**Problem**
The answer must be every entry below, word for word, with the pictures left out.

·····

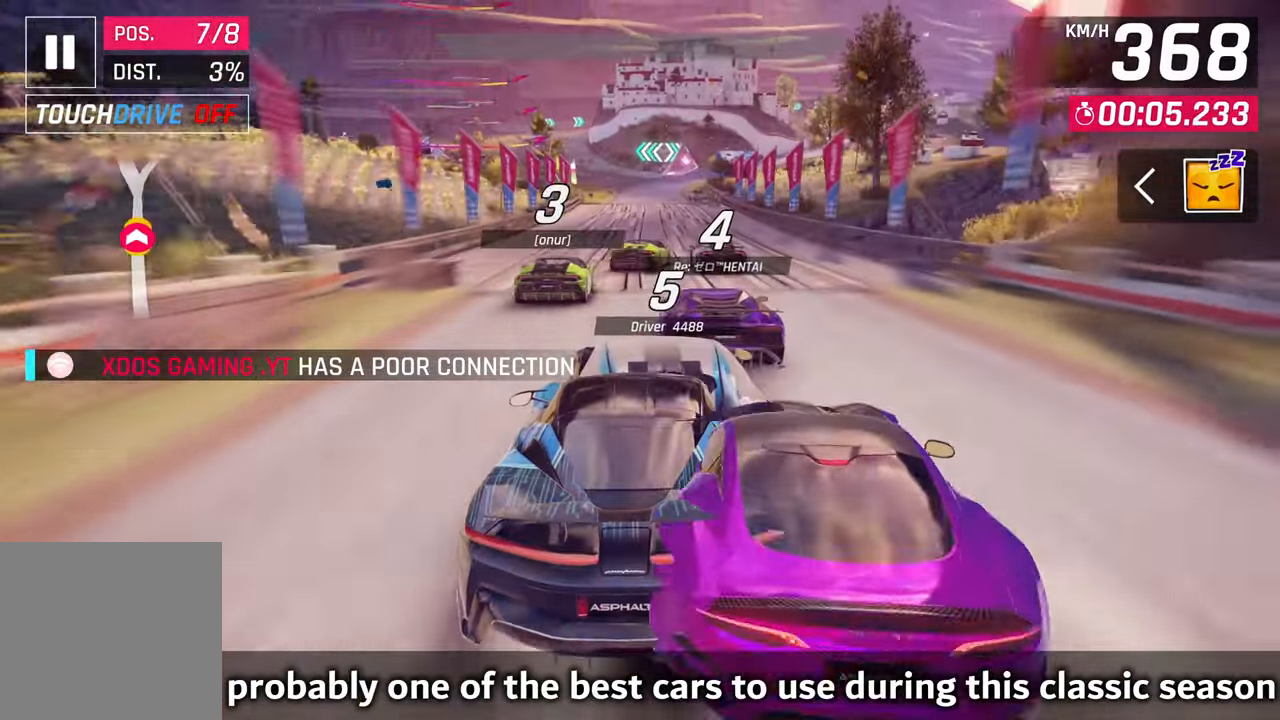
{"buttons": ["SQUARE"], "left_stick": "center", "right_stick": "center", "events": [[483, "SQUARE", "down"]]}
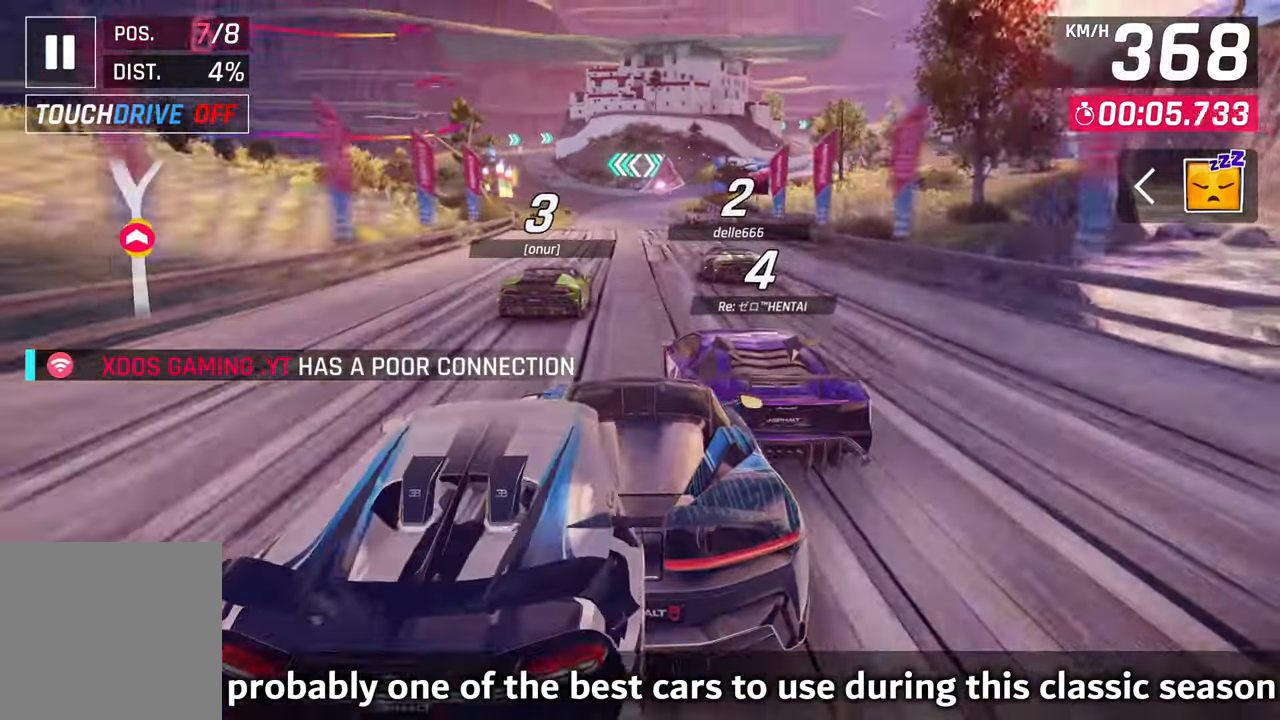
{"buttons": [], "left_stick": "center", "right_stick": "center", "events": [[33, "SQUARE", "up"]]}
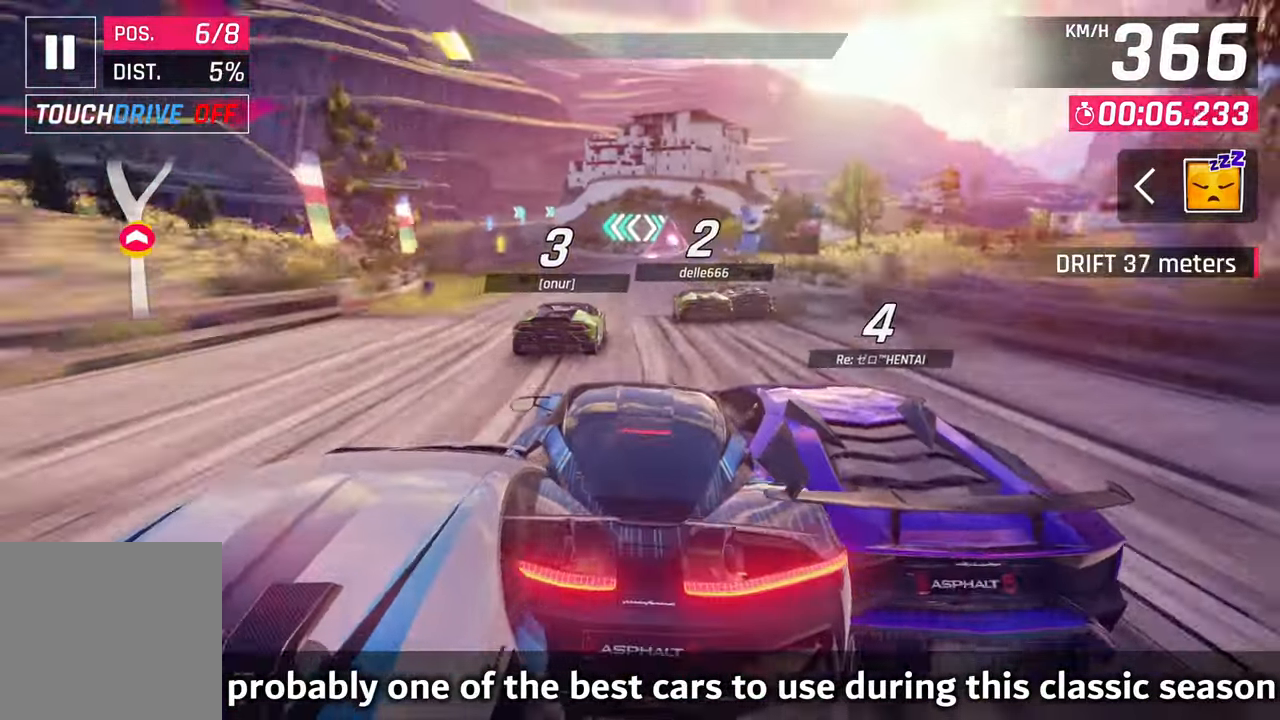
{"buttons": [], "left_stick": "center", "right_stick": "center", "events": []}
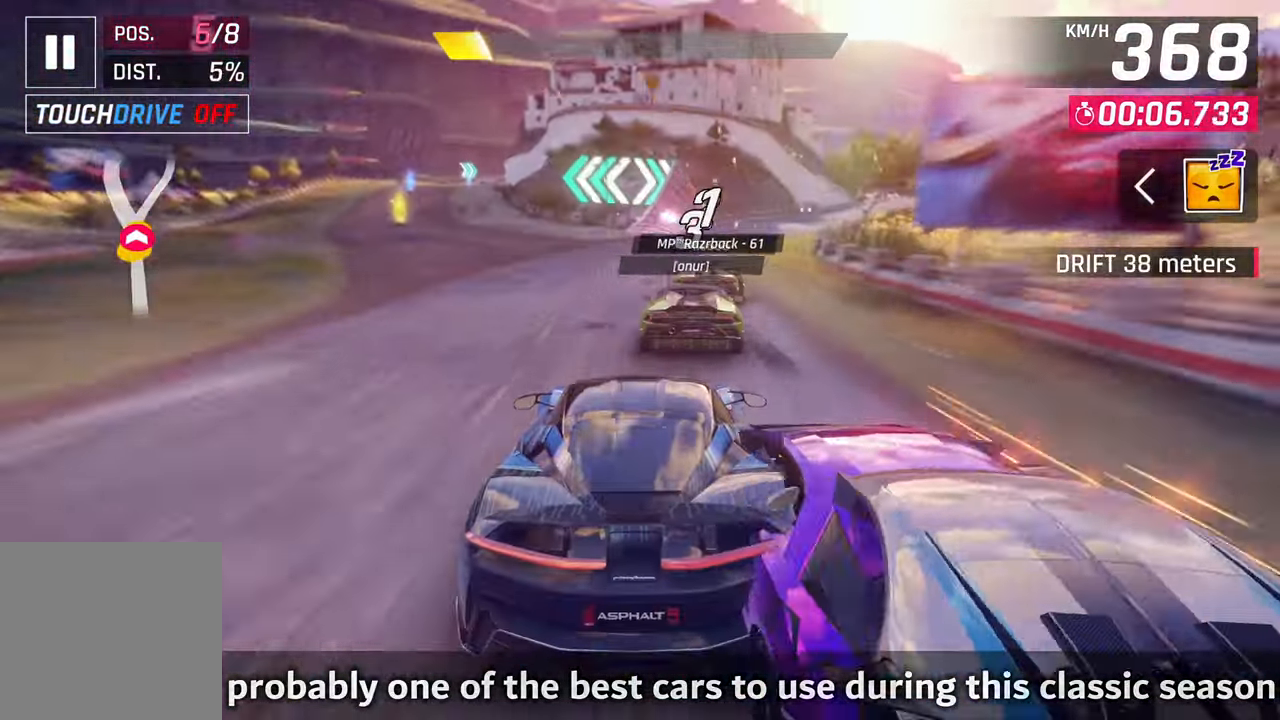
{"buttons": [], "left_stick": "center", "right_stick": "center", "events": []}
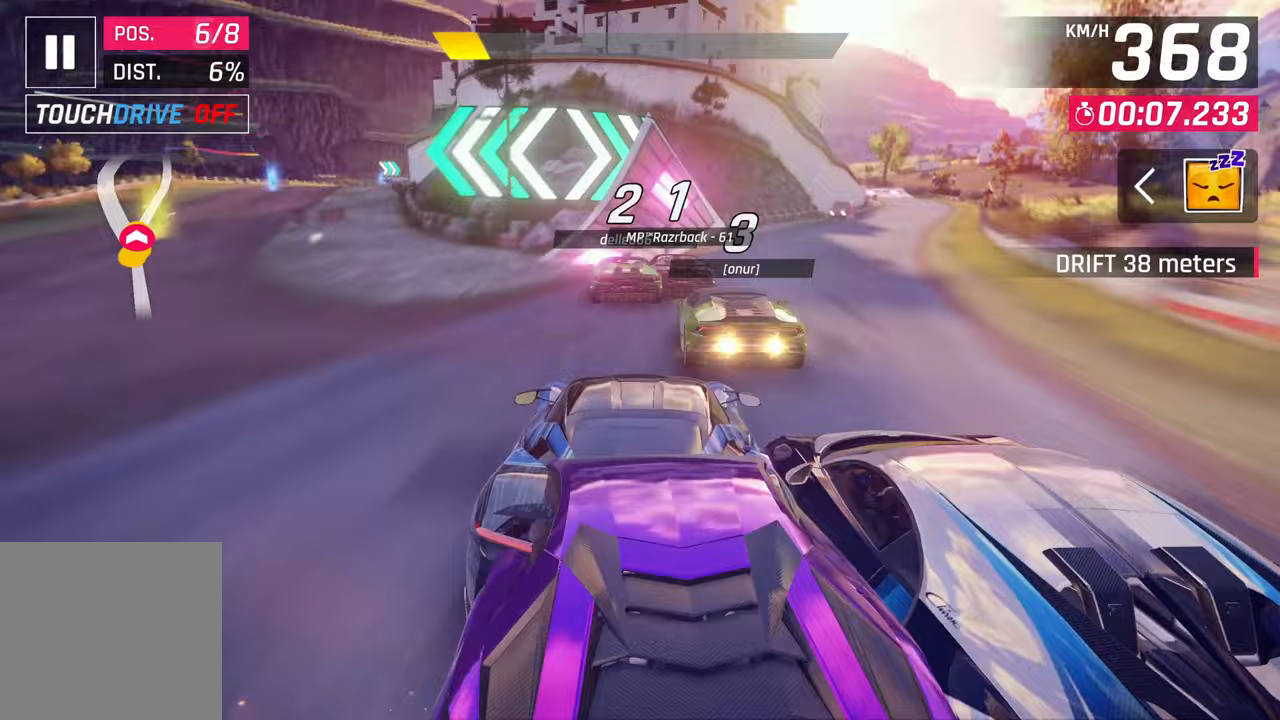
{"buttons": [], "left_stick": "right", "right_stick": "right", "events": [[17, "CROSS", "down"], [83, "CROSS", "up"], [217, "CROSS", "down"], [217, "left_stick", "right"], [283, "CROSS", "up"], [350, "CROSS", "down"], [450, "CROSS", "up"], [483, "right_stick", "right"]]}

·····

**Solved problem**
{"buttons": ["SQUARE"], "left_stick": "center", "right_stick": "center", "events": [[483, "SQUARE", "down"]]}
{"buttons": [], "left_stick": "center", "right_stick": "center", "events": [[33, "SQUARE", "up"]]}
{"buttons": [], "left_stick": "center", "right_stick": "center", "events": []}
{"buttons": [], "left_stick": "center", "right_stick": "center", "events": []}
{"buttons": [], "left_stick": "right", "right_stick": "right", "events": [[17, "CROSS", "down"], [83, "CROSS", "up"], [217, "CROSS", "down"], [217, "left_stick", "right"], [283, "CROSS", "up"], [350, "CROSS", "down"], [450, "CROSS", "up"], [483, "right_stick", "right"]]}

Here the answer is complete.